Despite the promising performance of our model, there are still some limitations. The first limitation comes from the total number of entries (1124) in the datasets. Even though the datasets have well-defined data, it is important to feed the method with more training and testing data to obtain more reliable results. The second limitation is the unbalanced ratio of classes. In this study, the number of positive samples (417) was less than the number of negative samples (707). The ratio of positive and negative samples was approximately 1:1.7. This imbalanced ratio may lead to limit accuracy and other metrices. Thus, we will focus on more comprehensive datasets in the future research.
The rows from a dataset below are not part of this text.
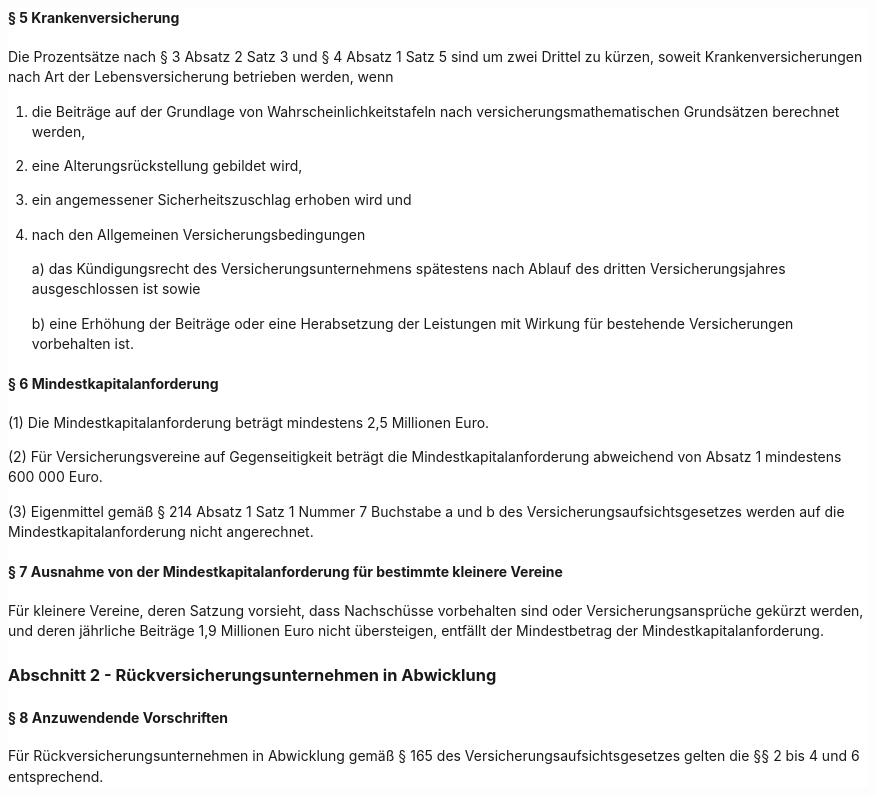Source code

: 
#### § 5 Krankenversicherung

Die Prozentsätze nach § 3 Absatz 2 Satz 3 und § 4 Absatz 1 Satz 5 sind
um zwei Drittel zu kürzen, soweit Krankenversicherungen nach Art der
Lebensversicherung betrieben werden, wenn

1.  die Beiträge auf der Grundlage von Wahrscheinlichkeitstafeln nach
    versicherungsmathematischen Grundsätzen berechnet werden,


2.  eine Alterungsrückstellung gebildet wird,


3.  ein angemessener Sicherheitszuschlag erhoben wird und


4.  nach den Allgemeinen Versicherungsbedingungen

    a)  das Kündigungsrecht des Versicherungsunternehmens spätestens nach
        Ablauf des dritten Versicherungsjahres ausgeschlossen ist sowie


    b)  eine Erhöhung der Beiträge oder eine Herabsetzung der Leistungen mit
        Wirkung für bestehende Versicherungen vorbehalten ist.








#### § 6 Mindestkapitalanforderung

(1) Die Mindestkapitalanforderung beträgt mindestens 2,5 Millionen
Euro.

(2) Für Versicherungsvereine auf Gegenseitigkeit beträgt die
Mindestkapitalanforderung abweichend von Absatz 1 mindestens 600 000
Euro.

(3) Eigenmittel gemäß § 214 Absatz 1 Satz 1 Nummer 7 Buchstabe a und b
des Versicherungsaufsichtsgesetzes werden auf die
Mindestkapitalanforderung nicht angerechnet.


#### § 7 Ausnahme von der Mindestkapitalanforderung für bestimmte kleinere Vereine

Für kleinere Vereine, deren Satzung vorsieht, dass Nachschüsse
vorbehalten sind oder Versicherungsansprüche gekürzt werden, und deren
jährliche Beiträge 1,9 Millionen Euro nicht übersteigen, entfällt der
Mindestbetrag der Mindestkapitalanforderung.


### Abschnitt 2 - Rückversicherungsunternehmen in Abwicklung


#### § 8 Anzuwendende Vorschriften

Für Rückversicherungsunternehmen in Abwicklung gemäß § 165 des
Versicherungsaufsichtsgesetzes gelten die §§ 2 bis 4 und 6
entsprechend.
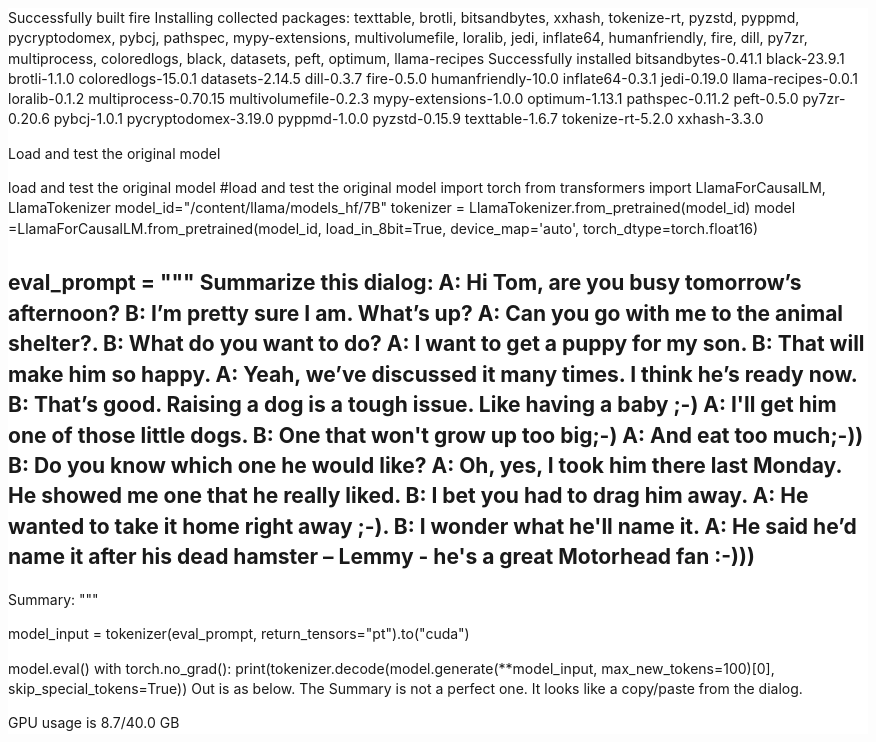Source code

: Successfully built fire
Installing collected packages: texttable, brotli, bitsandbytes, xxhash, tokenize-rt, pyzstd, pyppmd, pycryptodomex, pybcj, pathspec, mypy-extensions, multivolumefile, loralib, jedi, inflate64, humanfriendly, fire, dill, py7zr, multiprocess, coloredlogs, black, datasets, peft, optimum, llama-recipes
Successfully installed bitsandbytes-0.41.1 black-23.9.1 brotli-1.1.0 coloredlogs-15.0.1 datasets-2.14.5 dill-0.3.7 fire-0.5.0 humanfriendly-10.0 inflate64-0.3.1 jedi-0.19.0 llama-recipes-0.0.1 loralib-0.1.2 multiprocess-0.70.15 multivolumefile-0.2.3 mypy-extensions-1.0.0 optimum-1.13.1 pathspec-0.11.2 peft-0.5.0 py7zr-0.20.6 pybcj-1.0.1 pycryptodomex-3.19.0 pyppmd-1.0.0 pyzstd-0.15.9 texttable-1.6.7 tokenize-rt-5.2.0 xxhash-3.3.0


Load and test the original model

load and test the original model
#load and test the original model
import torch
from transformers import LlamaForCausalLM, LlamaTokenizer
model_id="/content/llama/models_hf/7B"
tokenizer = LlamaTokenizer.from_pretrained(model_id)
model =LlamaForCausalLM.from_pretrained(model_id, load_in_8bit=True, device_map='auto', torch_dtype=torch.float16)
 
eval_prompt = """
Summarize this dialog:
A: Hi Tom, are you busy tomorrow’s afternoon?
B: I’m pretty sure I am. What’s up?
A: Can you go with me to the animal shelter?.
B: What do you want to do?
A: I want to get a puppy for my son.
B: That will make him so happy.
A: Yeah, we’ve discussed it many times. I think he’s ready now.
B: That’s good. Raising a dog is a tough issue. Like having a baby ;-)
A: I'll get him one of those little dogs.
B: One that won't grow up too big;-)
A: And eat too much;-))
B: Do you know which one he would like?
A: Oh, yes, I took him there last Monday. He showed me one that he really liked.
B: I bet you had to drag him away.
A: He wanted to take it home right away ;-).
B: I wonder what he'll name it.
A: He said he’d name it after his dead hamster – Lemmy  - he's  a great Motorhead fan :-)))
---
Summary:
"""
 
model_input = tokenizer(eval_prompt, return_tensors="pt").to("cuda")
 
model.eval()
with torch.no_grad():
    print(tokenizer.decode(model.generate(**model_input, max_new_tokens=100)[0], skip_special_tokens=True))
Out is as below. The Summary is not a perfect one. It looks like a copy/paste from the dialog.

GPU usage is 8.7/40.0 GB
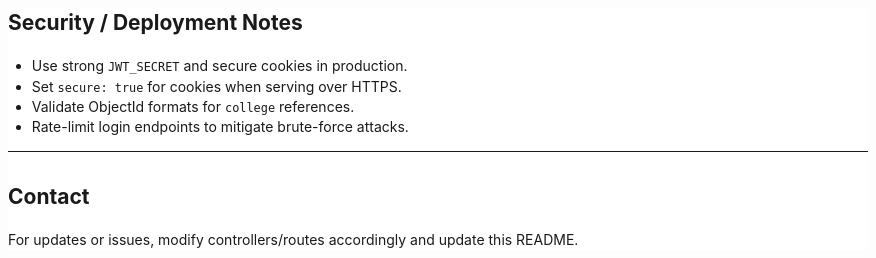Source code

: 
## Security / Deployment Notes

- Use strong `JWT_SECRET` and secure cookies in production.
- Set `secure: true` for cookies when serving over HTTPS.
- Validate ObjectId formats for `college` references.
- Rate-limit login endpoints to mitigate brute-force attacks.

---

## Contact

For updates or issues, modify controllers/routes accordingly and update this README.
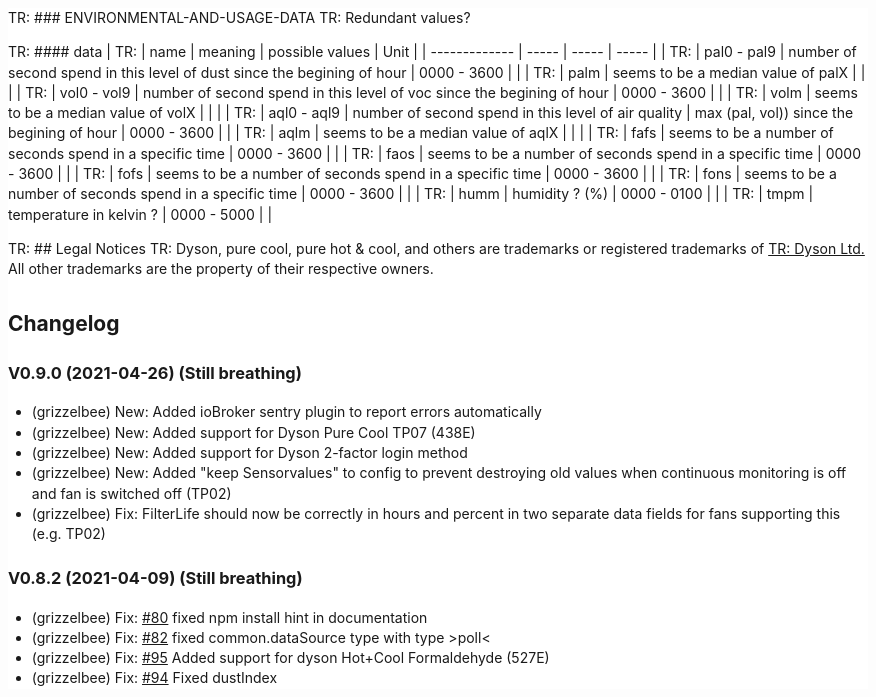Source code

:TR: ### ENVIRONMENTAL-AND-USAGE-DATA
TR: Redundant values?

TR: #### data
| TR: | name | meaning | possible values | Unit |
| ------------- | ----- | ----- | ----- |
| TR: | pal0 - pal9 | number of second spend in this level of dust since the begining of hour | 0000 - 3600 | |
| TR: | palm | seems to be a median value of palX |  | |
| TR: | vol0 - vol9 | number of second spend in this level of voc since the begining of hour | 0000 - 3600 | |
| TR: | volm | seems to be a median value of volX |  | |
| TR: | aql0 - aql9 | number of second spend in this level of air quality | max (pal, vol)) since the begining of hour | 0000 - 3600 | |
| TR: | aqlm | seems to be a median value of aqlX |  | |
| TR: | fafs | seems to be a number of seconds spend in a specific time | 0000 - 3600 | |
| TR: | faos | seems to be a number of seconds spend in a specific time | 0000 - 3600 | |
| TR: | fofs | seems to be a number of seconds spend in a specific time | 0000 - 3600 | |
| TR: | fons | seems to be a number of seconds spend in a specific time | 0000 - 3600 | |
| TR: | humm | humidity ? (%) | 0000 - 0100 | |
| TR: | tmpm | temperature in kelvin ? | 0000 - 5000 | |

TR: ## Legal Notices
TR: Dyson, pure cool, pure hot & cool, and others are trademarks or registered trademarks of [TR: Dyson Ltd.](https://www.dyson.com) All other trademarks are the property of their respective owners.

## Changelog

### V0.9.0 (2021-04-26) (Still breathing)
* (grizzelbee) New: Added ioBroker sentry plugin to report errors automatically 
* (grizzelbee) New: Added support for Dyson Pure Cool TP07 (438E)
* (grizzelbee) New: Added support for Dyson 2-factor login method
* (grizzelbee) New: Added "keep Sensorvalues" to config to prevent destroying old values when continuous monitoring is off and fan is switched off (TP02)  
* (grizzelbee) Fix: FilterLife should now be correctly in hours and percent in two separate data fields for fans supporting this (e.g. TP02)

### V0.8.2 (2021-04-09) (Still breathing)
* (grizzelbee) Fix: [#80](https://github.com/Grizzelbee/ioBroker.dysonairpurifier/issues/80) fixed npm install hint in documentation
* (grizzelbee) Fix: [#82](https://github.com/Grizzelbee/ioBroker.dysonairpurifier/issues/82) fixed common.dataSource type with type >poll<
* (grizzelbee) Fix: [#95](https://github.com/Grizzelbee/ioBroker.dysonairpurifier/issues/95) Added support for dyson Hot+Cool Formaldehyde (527E)
* (grizzelbee) Fix: [#94](https://github.com/Grizzelbee/ioBroker.dysonairpurifier/issues/94) Fixed dustIndex
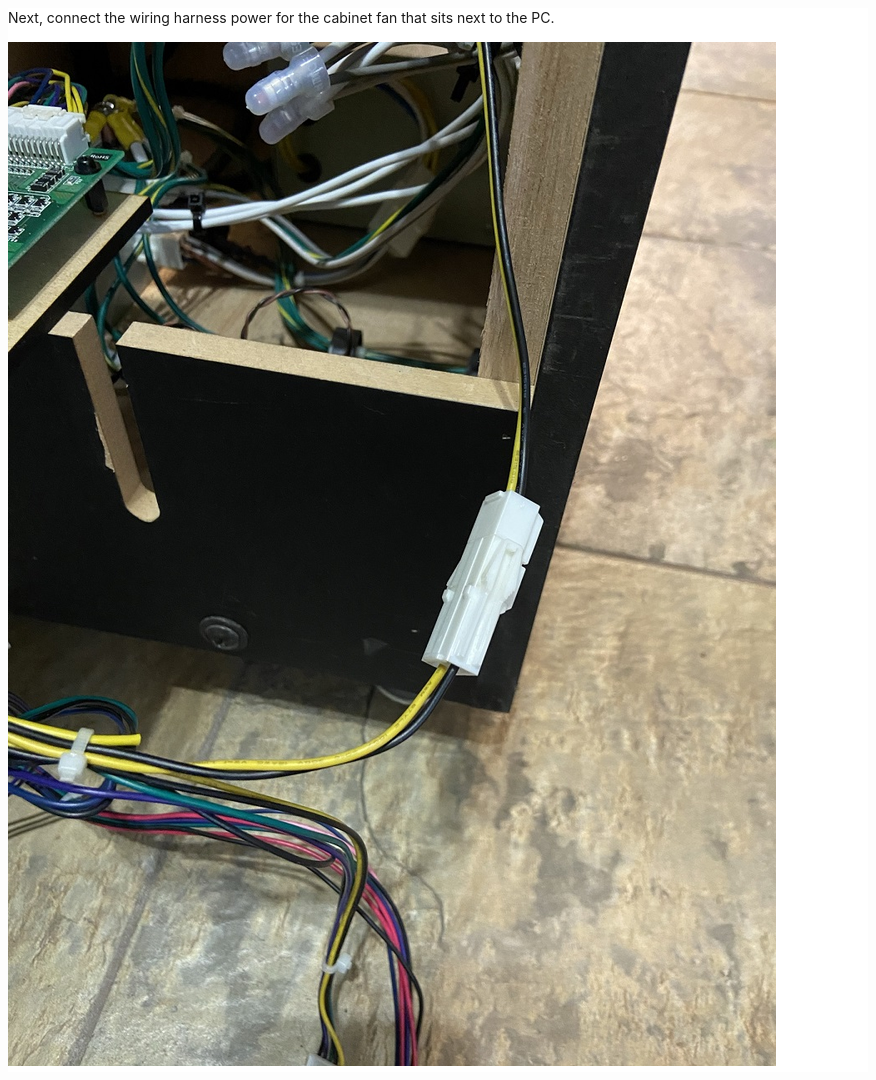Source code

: Next, connect the wiring harness power for the cabinet fan that sits next to the PC.

![Fan power](https://raw.githubusercontent.com/skogaby/KFChickenShim/main/Images/16.JPEG)
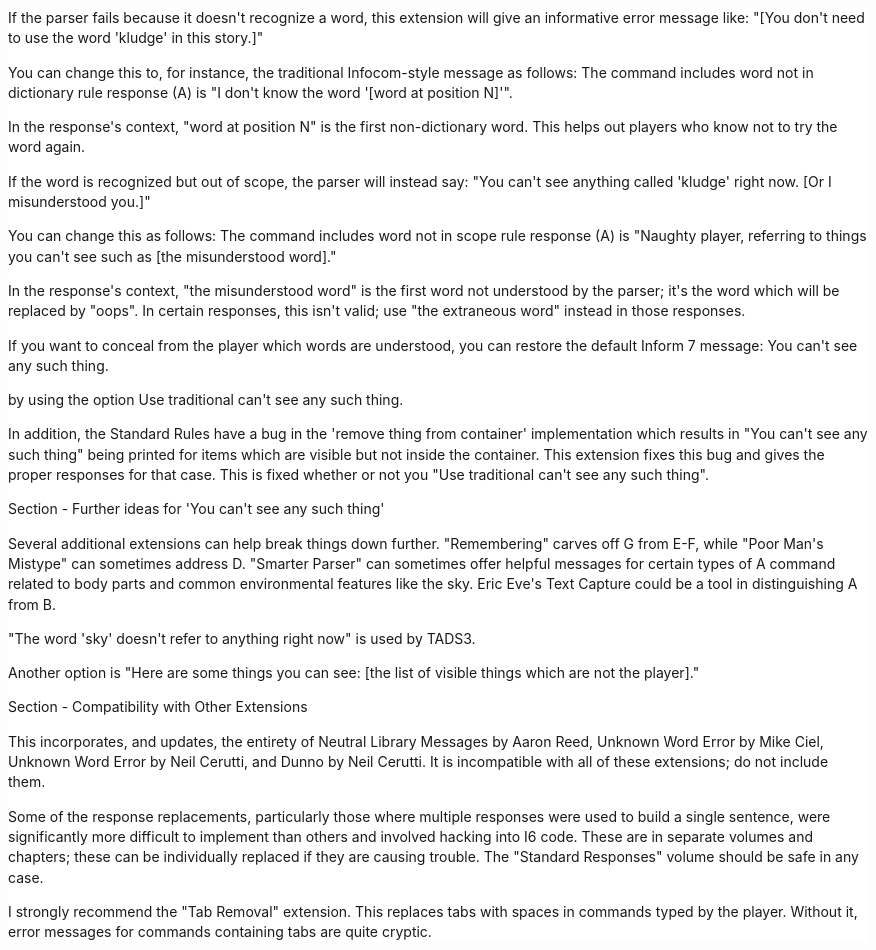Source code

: If the parser fails because it doesn't recognize a word, this extension will give an informative error message like:
	"[You don't need to use the word 'kludge' in this story.]"

You can change this to, for instance, the traditional Infocom-style message as follows:
	The command includes word not in dictionary rule response (A) is "I don't know the word '[word at position N]'".

In the response's context, "word at position N" is the first non-dictionary word.
This helps out players who know not to try the word again.

If the word is recognized but out of scope, the parser will instead say:
	"You can't see anything called 'kludge' right now.  [Or I misunderstood you.]"

You can change this as follows:
	The command includes word not in scope rule response (A) is "Naughty player, referring to things you can't see such as [the misunderstood word]."

In the response's context, "the misunderstood word" is the first word not understood by the parser; it's the word which will be replaced by "oops".
In certain responses, this isn't valid; use "the extraneous word" instead in those responses.

If you want to conceal from the player which words are understood, you can restore the default Inform 7 message:
	You can't see any such thing.

by using the option
	Use traditional can't see any such thing.
	
In addition, the Standard Rules have a bug in the 'remove thing from container' implementation which results in "You can't see any such thing" being printed for items which are visible but not inside the container.  This extension fixes this bug and gives the proper responses for that case.  This is fixed whether or not you "Use traditional can't see any such thing".

Section - Further ideas for 'You can't see any such thing'

Several additional extensions can help break things down further. "Remembering" carves off G from E-F, while "Poor Man's Mistype" can sometimes address D. "Smarter Parser" can sometimes offer helpful messages for certain types of A command related to body parts and common environmental features like the sky. Eric Eve's Text Capture could be a tool in distinguishing A from B.

"The word 'sky' doesn't refer to anything right now" is used by TADS3.

Another option is "Here are some things you can see: [the list of visible things which are not the player]."

Section - Compatibility with Other Extensions

This incorporates, and updates, the entirety of Neutral Library Messages by Aaron Reed, Unknown Word Error by Mike Ciel, Unknown Word Error by Neil Cerutti, and Dunno by Neil Cerutti.  It is incompatible with all of these extensions; do not include them.

Some of the response replacements, particularly those where multiple responses were used to build a single sentence, were significantly more difficult to implement than others and involved hacking into I6 code.  These are in separate volumes and chapters; these can be individually replaced if they are causing trouble.  The "Standard Responses" volume should be safe in any case.

I strongly recommend the "Tab Removal" extension.  This replaces tabs with spaces in commands typed by the player.  Without it, error messages for commands containing tabs are quite cryptic.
We consider that the quality and size of the related dataset are important for training a model and achieving robust classification prediction. In future studies, enhanced datasets may lead to the construction of more successful models in terms of similar evaluation parameters.

Conclusion

In this paper, we proposed a nucleotide-level hybrid deep learning method based on a convolutional neural network and long-short term memory network together. In the data preprocessing phase, we used one-hot encoding to convert each base to a matrix of the same size by padding. Then, we employed three convolution layers wrapped by a time-distribution layer. For concatenation of all extracted features, we employed a flatten layer for passing to the LSTM layer. Then, we designed one LSTM layer following a dropout layer on the fully connected layer. Finally, for binary classification, the softmax activation function is used for specifying the outputs. Our results showed that the proposed method was successfully trained on the training dataset and had a better performance on the test dataset than the previous models.

The results indicated that the hybrid CNN and LSTM networks can be employed to achieve better performance for pre-miRNA classification. In future work, we will study on the investigation of new classification models that deliver better performance in terms of all the evaluation metrics.